(Items from a dataset)
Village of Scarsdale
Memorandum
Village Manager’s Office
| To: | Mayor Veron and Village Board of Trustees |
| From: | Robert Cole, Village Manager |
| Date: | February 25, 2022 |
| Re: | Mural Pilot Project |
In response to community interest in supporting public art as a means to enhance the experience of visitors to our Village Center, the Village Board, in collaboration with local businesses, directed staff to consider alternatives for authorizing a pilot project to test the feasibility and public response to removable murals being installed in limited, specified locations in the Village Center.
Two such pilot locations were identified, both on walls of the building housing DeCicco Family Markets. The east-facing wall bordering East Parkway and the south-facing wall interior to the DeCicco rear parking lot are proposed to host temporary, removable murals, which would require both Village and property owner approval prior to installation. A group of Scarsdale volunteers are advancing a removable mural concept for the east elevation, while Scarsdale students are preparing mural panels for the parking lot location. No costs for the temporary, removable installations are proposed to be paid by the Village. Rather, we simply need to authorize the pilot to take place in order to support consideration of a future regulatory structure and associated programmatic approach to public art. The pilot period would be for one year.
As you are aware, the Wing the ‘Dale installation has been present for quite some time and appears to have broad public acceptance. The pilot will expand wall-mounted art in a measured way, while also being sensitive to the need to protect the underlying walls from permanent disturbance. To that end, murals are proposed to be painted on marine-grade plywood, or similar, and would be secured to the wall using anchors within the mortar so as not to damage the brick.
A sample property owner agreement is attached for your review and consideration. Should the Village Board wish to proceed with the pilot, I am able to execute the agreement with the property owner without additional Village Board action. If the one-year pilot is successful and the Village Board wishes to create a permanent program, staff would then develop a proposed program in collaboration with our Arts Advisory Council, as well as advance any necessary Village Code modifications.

→ Activity:
From the very first line of the records down to the line with "As you are aware, the", please write out each line exactly, including both ends and no other lines.

→ Output of the task:
Village of Scarsdale
Memorandum
Village Manager’s Office
| To: | Mayor Veron and Village Board of Trustees |
| From: | Robert Cole, Village Manager |
| Date: | February 25, 2022 |
| Re: | Mural Pilot Project |
In response to community interest in supporting public art as a means to enhance the experience of visitors to our Village Center, the Village Board, in collaboration with local businesses, directed staff to consider alternatives for authorizing a pilot project to test the feasibility and public response to removable murals being installed in limited, specified locations in the Village Center.
Two such pilot locations were identified, both on walls of the building housing DeCicco Family Markets. The east-facing wall bordering East Parkway and the south-facing wall interior to the DeCicco rear parking lot are proposed to host temporary, removable murals, which would require both Village and property owner approval prior to installation. A group of Scarsdale volunteers are advancing a removable mural concept for the east elevation, while Scarsdale students are preparing mural panels for the parking lot location. No costs for the temporary, removable installations are proposed to be paid by the Village. Rather, we simply need to authorize the pilot to take place in order to support consideration of a future regulatory structure and associated programmatic approach to public art. The pilot period would be for one year.
As you are aware, the Wing the ‘Dale installation has been present for quite some time and appears to have broad public acceptance. The pilot will expand wall-mounted art in a measured way, while also being sensitive to the need to protect the underlying walls from permanent disturbance. To that end, murals are proposed to be painted on marine-grade plywood, or similar, and would be secured to the wall using anchors within the mortar so as not to damage the brick.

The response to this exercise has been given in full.